Reproduce the whole of the data exactly.

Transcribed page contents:
════════════════════

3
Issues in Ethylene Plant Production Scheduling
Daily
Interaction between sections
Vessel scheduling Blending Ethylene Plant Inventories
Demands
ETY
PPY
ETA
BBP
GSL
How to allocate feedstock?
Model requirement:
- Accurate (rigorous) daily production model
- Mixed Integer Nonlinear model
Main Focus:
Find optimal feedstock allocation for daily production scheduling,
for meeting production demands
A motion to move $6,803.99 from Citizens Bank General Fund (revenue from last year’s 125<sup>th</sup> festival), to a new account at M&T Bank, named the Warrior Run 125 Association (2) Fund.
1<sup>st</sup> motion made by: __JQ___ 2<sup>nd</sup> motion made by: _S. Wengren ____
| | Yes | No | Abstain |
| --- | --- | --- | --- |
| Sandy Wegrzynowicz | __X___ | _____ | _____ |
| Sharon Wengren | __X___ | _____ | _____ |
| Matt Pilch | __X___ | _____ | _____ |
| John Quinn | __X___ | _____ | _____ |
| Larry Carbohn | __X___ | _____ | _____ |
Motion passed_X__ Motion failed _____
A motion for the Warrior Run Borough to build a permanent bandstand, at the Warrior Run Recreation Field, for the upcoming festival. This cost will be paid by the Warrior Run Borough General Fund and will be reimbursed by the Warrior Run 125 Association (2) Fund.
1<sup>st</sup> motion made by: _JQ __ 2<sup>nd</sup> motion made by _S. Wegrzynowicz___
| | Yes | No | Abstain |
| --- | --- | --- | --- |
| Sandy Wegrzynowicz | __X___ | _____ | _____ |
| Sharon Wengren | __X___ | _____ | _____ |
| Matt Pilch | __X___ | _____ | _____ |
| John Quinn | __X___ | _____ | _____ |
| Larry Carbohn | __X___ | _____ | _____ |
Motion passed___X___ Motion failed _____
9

════════════════════

• _Your solution_:
3
Issues in Ethylene Plant Production Scheduling
Daily
Interaction between sections
Vessel scheduling Blending Ethylene Plant Inventories
Demands
ETY
PPY
ETA
BBP
GSL
How to allocate feedstock?
Model requirement:
- Accurate (rigorous) daily production model
- Mixed Integer Nonlinear model
Main Focus:
Find optimal feedstock allocation for daily production scheduling,
for meeting production demands
A motion to move $6,803.99 from Citizens Bank General Fund (revenue from last year’s 125<sup>th</sup> festival), to a new account at M&T Bank, named the Warrior Run 125 Association (2) Fund.
1<sup>st</sup> motion made by: __JQ___ 2<sup>nd</sup> motion made by: _S. Wengren ____
| | Yes | No | Abstain |
| --- | --- | --- | --- |
| Sandy Wegrzynowicz | __X___ | _____ | _____ |
| Sharon Wengren | __X___ | _____ | _____ |
| Matt Pilch | __X___ | _____ | _____ |
| John Quinn | __X___ | _____ | _____ |
| Larry Carbohn | __X___ | _____ | _____ |
Motion passed_X__ Motion failed _____
A motion for the Warrior Run Borough to build a permanent bandstand, at the Warrior Run Recreation Field, for the upcoming festival. This cost will be paid by the Warrior Run Borough General Fund and will be reimbursed by the Warrior Run 125 Association (2) Fund.
1<sup>st</sup> motion made by: _JQ __ 2<sup>nd</sup> motion made by _S. Wegrzynowicz___
| | Yes | No | Abstain |
| --- | --- | --- | --- |
| Sandy Wegrzynowicz | __X___ | _____ | _____ |
| Sharon Wengren | __X___ | _____ | _____ |
| Matt Pilch | __X___ | _____ | _____ |
| John Quinn | __X___ | _____ | _____ |
| Larry Carbohn | __X___ | _____ | _____ |
Motion passed___X___ Motion failed _____
9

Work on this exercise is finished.